Metagenomics uses sequencing techniques to identify microbes, analyze their genetic composition, and characterize disease-causing agents.1 The key steps of metagenomics involve sample collection, DNA/RNA extraction, and library preparation for sequencing.2
Metagenomics uses random primers containing every possible combination of nucleotides; therefore, all possible hexamers are present, enabling primers to bind to any DNA or RNA molecules in a mixture of genomes.
After the amplification step of library preparation, the polymerase chain reaction (PCR) products are loaded onto an NGS platform to obtain millions of short reads (sequences smaller than 600 bases) or long reads (approximately 1 kb or more).

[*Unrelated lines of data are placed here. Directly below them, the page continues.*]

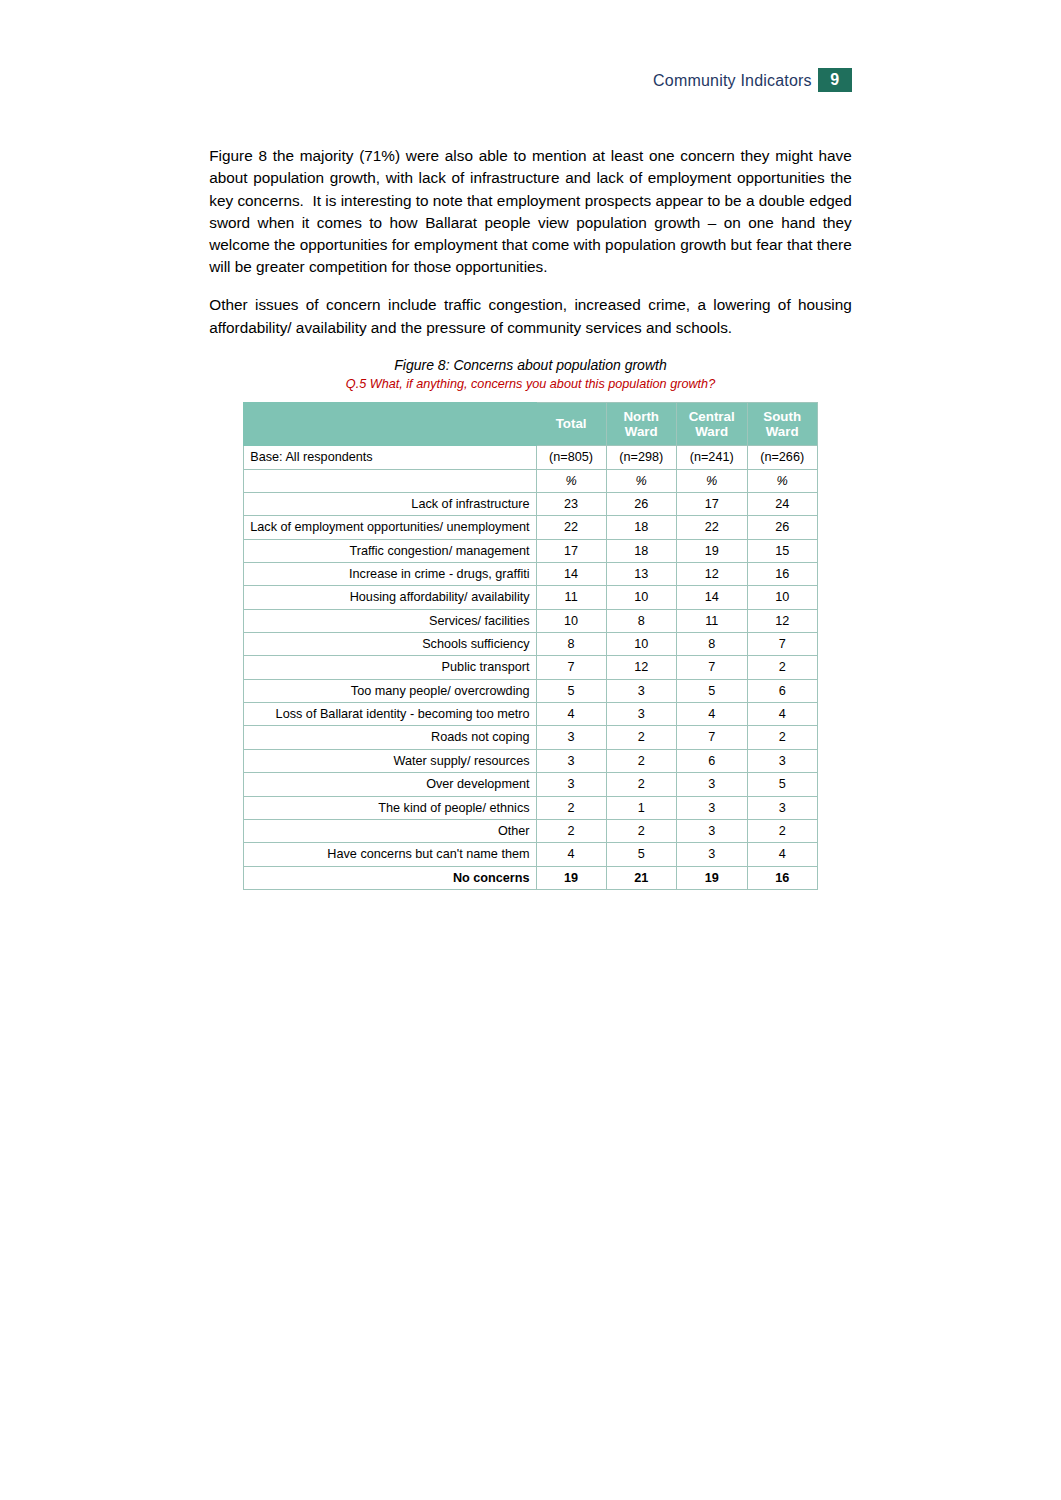Community Indicators
9
Figure 8 the majority (71%) were also able to mention at least one concern they might have about population growth, with lack of infrastructure and lack of employment opportunities the key concerns. It is interesting to note that employment prospects appear to be a double edged sword when it comes to how Ballarat people view population growth – on one hand they welcome the opportunities for employment that come with population growth but fear that there will be greater competition for those opportunities.
Other issues of concern include traffic congestion, increased crime, a lowering of housing affordability/ availability and the pressure of community services and schools.
Figure 8: Concerns about population growth
Q.5 What, if anything, concerns you about this population growth?
| | Total | North Ward | Central Ward | South Ward |
| --- | --- | --- | --- | --- |
| Base: All respondents | (n=805) | (n=298) | (n=241) | (n=266) |
| | % | % | % | % |
| Lack of infrastructure | 23 | 26 | 17 | 24 |
| Lack of employment opportunities/ unemployment | 22 | 18 | 22 | 26 |
| Traffic congestion/ management | 17 | 18 | 19 | 15 |
| Increase in crime - drugs, graffiti | 14 | 13 | 12 | 16 |
| Housing affordability/ availability | 11 | 10 | 14 | 10 |
| Services/ facilities | 10 | 8 | 11 | 12 |
| Schools sufficiency | 8 | 10 | 8 | 7 |
| Public transport | 7 | 12 | 7 | 2 |
| Too many people/ overcrowding | 5 | 3 | 5 | 6 |
| Loss of Ballarat identity - becoming too metro | 4 | 3 | 4 | 4 |
| Roads not coping | 3 | 2 | 7 | 2 |
| Water supply/ resources | 3 | 2 | 6 | 3 |
| Over development | 3 | 2 | 3 | 5 |
| The kind of people/ ethnics | 2 | 1 | 3 | 3 |
| Other | 2 | 2 | 3 | 2 |
| Have concerns but can't name them | 4 | 5 | 3 | 4 |
| No concerns | 19 | 21 | 19 | 16 |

Short read sequencing is performed in NGS platforms manufactured by Illumina, and ThermoFisher Scientific, and long read sequencing is performed in platforms designed by Oxford Nanopore Technologies and PacBio. The sequence data are analyzed and interpreted using bioinformatic tools.3
A key limitation of metagenomic technique is the need for a large quantity of genomic starting material. Furthermore, there is a high risk of contamination during sample collection and analysis, which increases the possibility of a biased interpretation of the result. However, genomic contamination or cross-contamination can be managed through controls and quality checkpoints.4
What is Bioinformatics?
Bioinformatic tools in metagenomics
Bioinformatic tools play an important role in metagenomics by aiding sequence read quality control (QC), quality trimming, assemblies, and gene predictions. Some key bioinformatic tools used are discussed below.4
Sequence reads quality assessment and trimming
Sequence QC is essential for identifying and removing technical errors in the metagenomic data to avoid false positives and negative results.
The QC step entails pre-processing the sequencing data to eliminate low-quality reads or nucleotides, undesirable adapter sequences, and excessively short reads. This strategy significantly reduces computational time and cost in the following steps.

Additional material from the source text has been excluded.